Земля и Небо (Часть 1) | страница 34



ЗОНА. ОРЛОВ

На шестидесятилетие кто-то угостил старика, и Кукушка важно ходил вразвалку по зоне, куролесил в бараках, распевая песни своей молодости. Гоголем шарахался. Ржали зэки, улыбались офицеры при виде пьяного дуралея.

Тех, кому за шестьдесят, в изолятор уже не сажают, но больно уж вызывающ был Кукушка. Посадили, но выпустили на восемь суток раньше.

Он вышел тихий и покорный и впервые осознал, что никогда в его жизни не будет больше праздников, а юбилей -- лишь пьяный кураж, и был он шутом гороховым.

И тогда впервые задумался старик Кукушка о смерти. Она однажды придет, и никому ты не будешь нужен и станешь помирать, как подыхают одинокие туберкулезники в своих зараженных бараках: в слезах, нечистотах и полном забвении.

Мысль эта не отпускала уже три года, и потому он более всего теперь боялся воли, где он будет совершенно один в мире людей.

НЕБО. ВОРОН

Дедка я этого помню, как же. Сталкивался с ним уж сколько десятков лет, и все это время он с достаточным оптимизмом нес, как ему казалось, единственно верную жизненную повинность -- сидеть в Зоне. Почему он считал это геройством -- непонятно. Годы сложились в десятилетия, сроки -- в жизнь, единственную...

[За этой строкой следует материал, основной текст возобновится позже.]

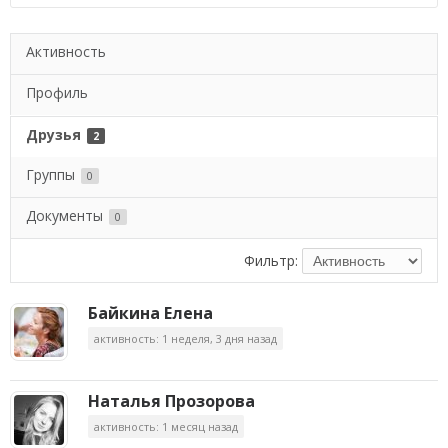
Активность
Профиль
Друзья
2
Группы
0
Документы
0
Фильтр:
Байкина Елена
активность: 1 неделя, 3 дня назад
Наталья Прозорова
активность: 1 месяц назад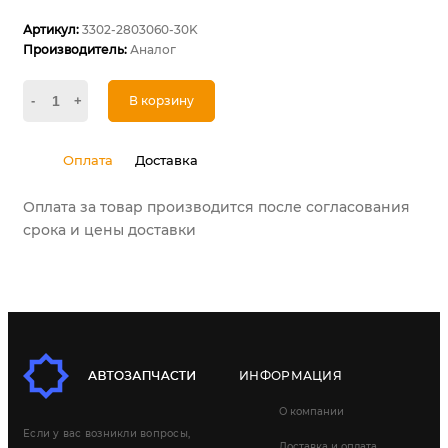
Артикул:
3302-2803060-30K
Производитель:
Аналог
-
+
В корзину
Оплата
Доставка
Оплата за товар производится после согласования
срока и цены доставки
ИНФОРМАЦИЯ
О компании
Если у вас возникли вопросы,
Доставка и оплата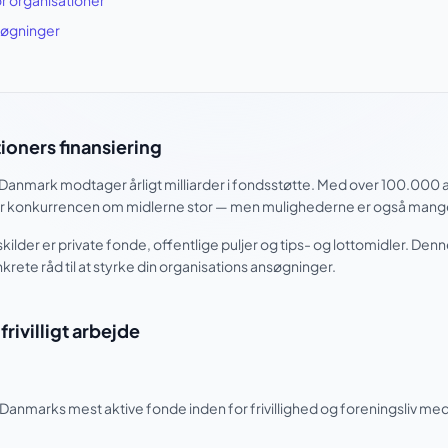
r organisationer
søgninger
tioners finansiering
 i Danmark modtager årligt milliarder i fondsstøtte. Med over 100.000 
er er konkurrencen om midlerne stor — men mulighederne er også mang
skilder er private fonde, offentlige puljer og tips- og lottomidler. De
rete råd til at styrke din organisations ansøgninger.
frivilligt arbejde
anmarks mest aktive fonde inden for frivillighed og foreningsliv med 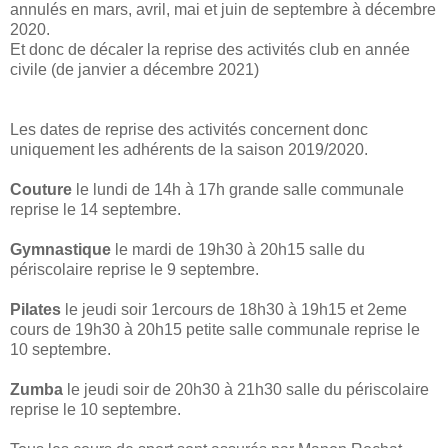
annulés en mars, avril, mai et juin de septembre à décembre
2020.
Et donc de décaler la reprise des activités club en année
civile (de janvier a décembre 2021)
Les dates de reprise des activités concernent donc
uniquement les adhérents de la saison 2019/2020.
Couture
le lundi de 14h à 17h grande salle communale
reprise le 14 septembre.
Gymnastique
le mardi de 19h30 à 20h15 salle du
périscolaire reprise le 9 septembre.
Pilates
le jeudi soir 1ercours de 18h30 à 19h15 et 2eme
cours de 19h30 à 20h15 petite salle communale reprise le
10 septembre.
Zumba
le jeudi soir de 20h30 à 21h30 salle du périscolaire
reprise le 10 septembre.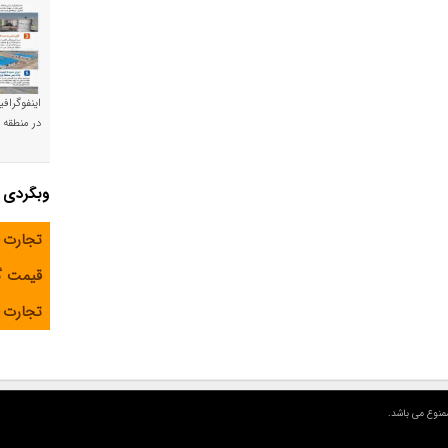
اینفوگراف
در منطقه و
وبگردی
تجارت 
قیمت 
تجارت آ
منوع می باشد.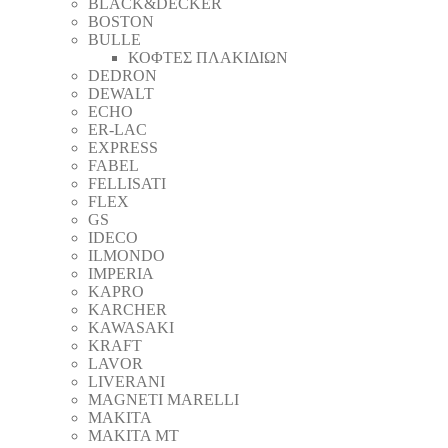
BLACK&DECKER
BOSTON
BULLE
ΚΟΦΤΕΣ ΠΛΑΚΙΔΙΩΝ
DEDRON
DEWALT
ECHO
ER-LAC
EXPRESS
FABEL
FELLISATI
FLEX
GS
IDECO
ILMONDO
IMPERIA
KAPRO
KARCHER
KAWASAKI
KRAFT
LAVOR
LIVERANI
MAGNETI MARELLI
MAKITA
MAKITA MT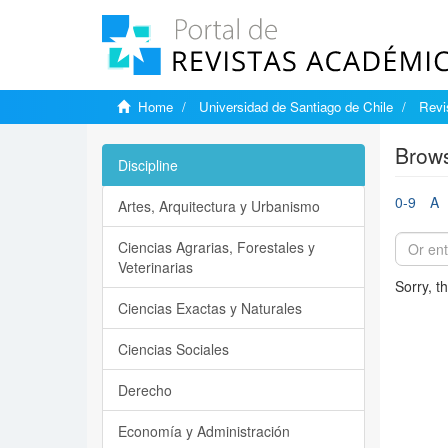
Home
Universidad de Santiago de Chile
Revi
Brows
Discipline
0-9
A
Artes, Arquitectura y Urbanismo
Ciencias Agrarias, Forestales y
Veterinarias
Sorry, t
Ciencias Exactas y Naturales
Ciencias Sociales
Derecho
Economía y Administración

Знал я, что вспоминал этот старый человек себя молодым, когда он был любим красивой и рослой напарницей по воровскому промыслу. Ничего не жалел для нее тогда жгучий брюнет Кукушка, имевший воровской стаж и неистребимое желание жизненного куража. Вдвоем воровали, вдвоем кутили -- сидеть срок пошел он. Не обижался, нес свою ношу, помня о своей крутобедрой крале. Выйдя, уж не нашел ее. Были другие, и были вновь воровские приключения и скорые посадки -- время рваное, быстрое, и долго с ворами не разбирались. Но он всегда сидел за дело, чем гордился и воспринимал как должное. Только выходил вновь, и некому было похвастаться на воле, какой он правильный вор. Другие люди вовлекали в другие дела, и вновь -- этап, тюрьма, Зона. По-другому жить не мог да и не интересовался иной жизнью, полагая ее скучной и пригодной лишь для людей, плывущих дерьмом по течению.

Был ли он счастлив, идущий против течения? Безусловно. Много раз -- и на воле, и в Зоне. Был ли он несчастлив? Всегда. И спасение было его в том, что до поры не осознавала его душа тяжкого бремени, на которое обрекла себя. Но вот пришла расплата. Он не роптал -- кураж угас, душа молила о милосердии... Его слепая жизнь была понятна и близка ему. Но только ему: он был Богом оставлен, вычеркнут из списка заслуживающих милости или кары. Он -- исчез при жизни, и это печально.